NVIDIA / NeMo

A scalable generative AI framework built for researchers and developers working on Large Language Models, Multimodal, and Speech AI (Automatic Speech Recognition and Text-to-Speech)
https://docs.nvidia.com/nemo-framework/user-guide/latest/overview.html
Apache License 2.0
11.68k stars 2.44k forks source link

Can't launch NeMo containers with CUDA support #9268

Closed drunkinlove closed 2 months ago

drunkinlove commented 4 months ago

Describe the bug After pulling the image and starting the container, I get the following error:

ERROR: The NVIDIA Driver is present, but CUDA failed to initialize.  GPU functionality will not be available.
   [[ Forward compatibility was attempted on non supported HW (error 804) ]]

Steps/Code to reproduce bug

The command I use to start the container:

docker run -it --gpus '"device=1,2"' --ulimit stack=67108864 --runtime nvidia nvcr.io/nvidia/nemo:24.03.01.framework

I've also tried the nvcr.io/nvidia/nemo:dev.framework image.

Expected behavior

CUDA should initialize properly.

Environment overview (please complete the following information)

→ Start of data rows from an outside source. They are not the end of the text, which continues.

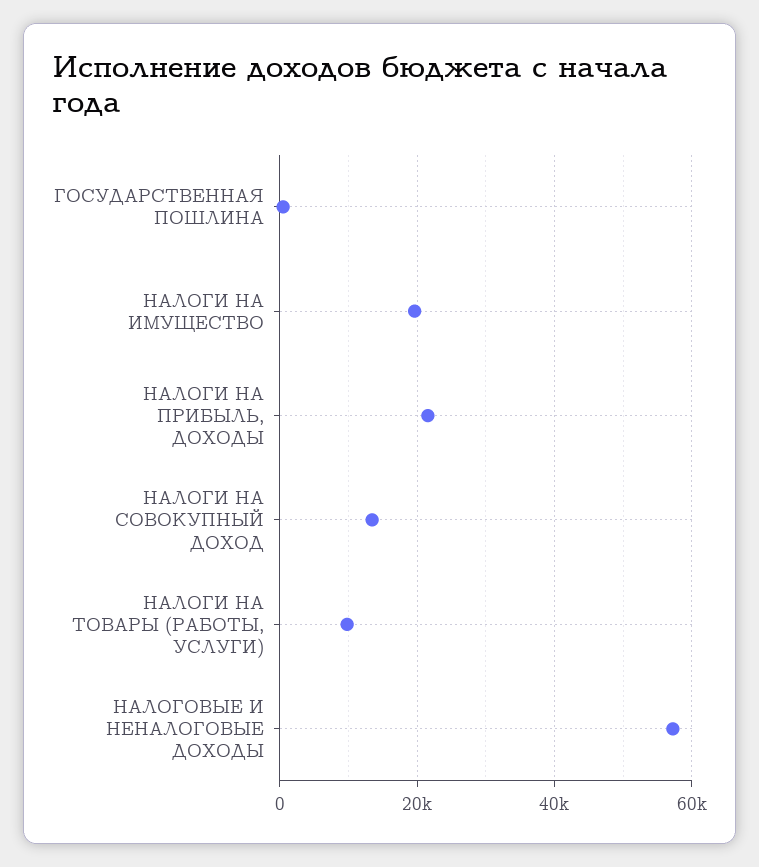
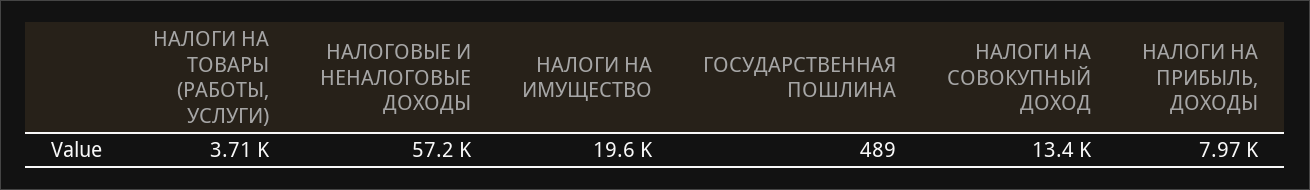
НАЛОГИ НА ПРИБЫЛЬ, ДОХОДЫ: 22000 -> 7970
НАЛОГИ НА ТОВАРЫ (РАБОТЫ, УСЛУГИ): 10000 -> 3710

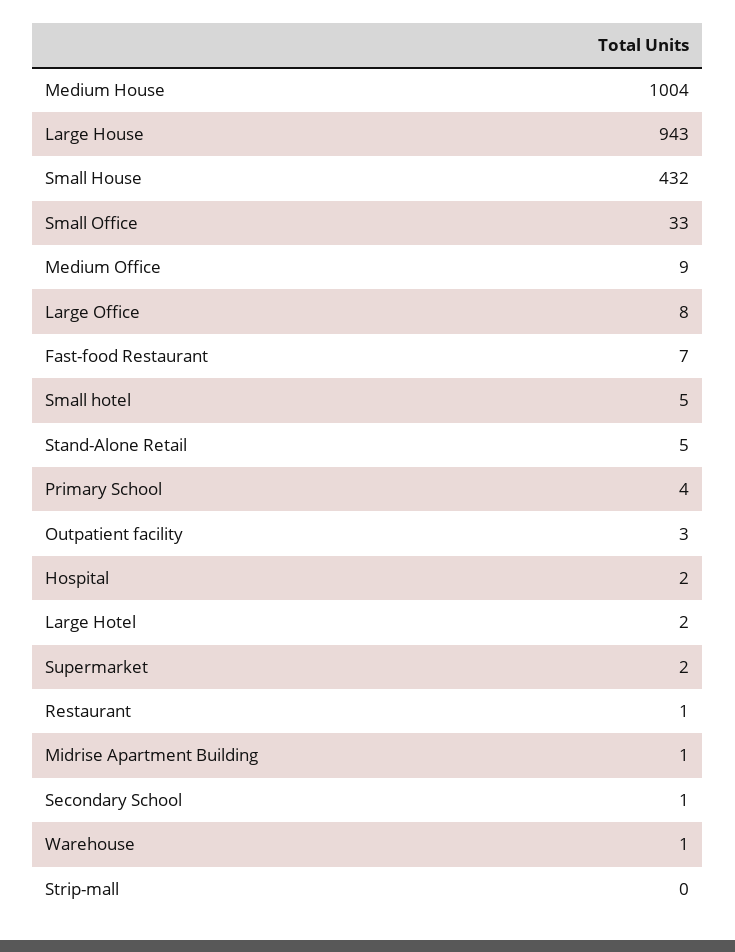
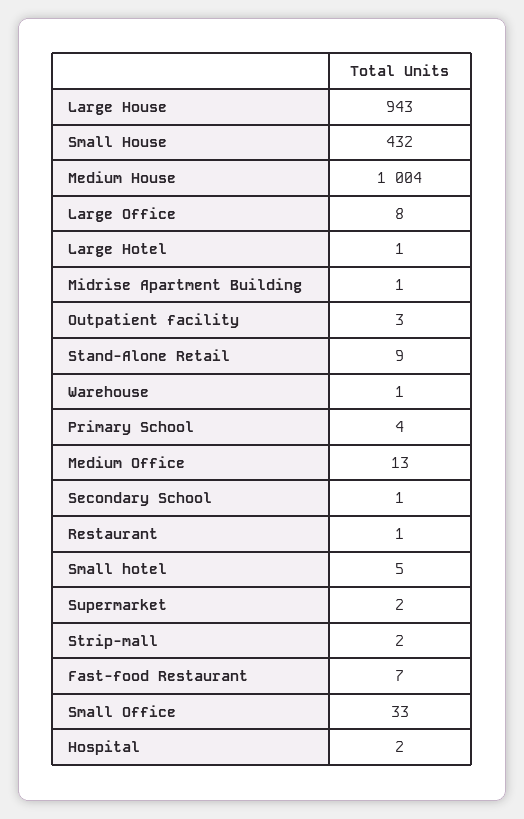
Medium Office: 9 -> 13
Stand-Alone Retail: 5 -> 9
Large Hotel: 2 -> 1
Strip-mall: 0 -> 2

GPU: RTX 2080 Ti NVIDIA driver version: 535.154.05 CUDA version: 12.2 OS: Ubuntu 20.04.5 LTS (amd64)

github-actions[bot] commented 3 months ago

This issue is stale because it has been open for 30 days with no activity. Remove stale label or comment or this will be closed in 7 days.

github-actions[bot] commented 2 months ago

This issue was closed because it has been inactive for 7 days since being marked as stale.